BREVARD COUNTY, FLORIDA – Robert Sorger of West Melbourne arrived at Health First Neurologist Dr. Carlos Berrios Rosado’s office last year with a case of essential tremor that was literally out of control.
His right hand bounced violently in the air, and his previous neurologist had prescribed a veritable crayon box-sized regimen of drugs, but still nothing worked. He was adamant about his essential tremor diagnosis, “to the point of being belligerent about it.”
“My mom had it. Her mom had it. It runs in the family, and it’s a natural thing to think,” Robert says.
Essential tremor is commonly mistaken for Parkinson’s disease. They have similar symptoms – swinging and shaking, typically of the head, hands, arms and legs – but a very different etiology.
Dr. Berrios Rosado knew that, when it comes to Parkinson’s, a diagnosis that could be essential tremor no longer had to suffice. He knew Robert could definitively rule out (or in) Parkinson’s with something called a DaTscan test.
“Sometimes you can’t determine Parkinson’s from essential tremor,” says Dr. Berrios-Rosado. “This test has really changed the game.”
DaTscan is a contrast liquid that’s introduced into the bloodstream. As it circulates through the body, it makes its way to the brain, where it attaches to a molecule found on dopamine neurons.
A scan picks it up, and in a healthy brain, the dopamine neurons in a part of the brain called the striatum light up like long lobes, but Parkinson’s patients have an unhealthy dopamine system that is shrunken and dimmer.
Improvement Was Radical
In Robert’s case, his test came back conclusive for Parkinson’s. His previous course of treatments – high doses of the drug primidone – weren’t helping because they weren’t aiding the dopamine network in his brain. With the correct diagnosis, he was able to begin a course of therapy that changed his life.

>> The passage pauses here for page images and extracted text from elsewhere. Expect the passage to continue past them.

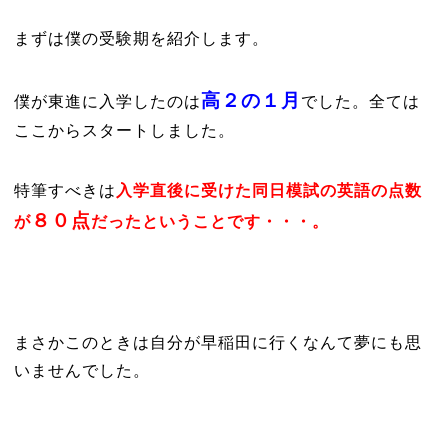
まずは僕の受験期を紹介します。
高２の１月
僕が東進に入学したのは
でした。全ては
ここからスタートしました。
特筆すべきは
入学直後に受けた同日模試の英語の点数
８０点
が
だったということです・・・。
まさかこのときは自分が早稲田に行くなんて夢にも思
いませんでした。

“Lo and behold, in less than a month’s time, the tremors were virtually gone,” he says. “The improvement was radical.”
When essential tremors can be excluded, the treatment for Parkinson’s is targeted and impressive.
“If you have the right diagnosis, it’s a totally different treatment. OK, this person has a tremor, but their medication isn’t effective. They’re not necessarily improving. They might have a little reduction, but it gets worse over time. We do the DaTscan. It comes back positive. We take them off all the anticonvulsants and start them on the dopamine medication. They really have a better quality of life.”
Robert credits Dr. Berrios Rosado with “going the extra mile.” More than this, “he sensed my skepticism,” and gave Robert a route that not only expanded his understanding but gave him tremendous hope.
After all, “My mom had Parkinson’s, it turns out, and she lived until she was 94. If I get close to that I’ll be happy.”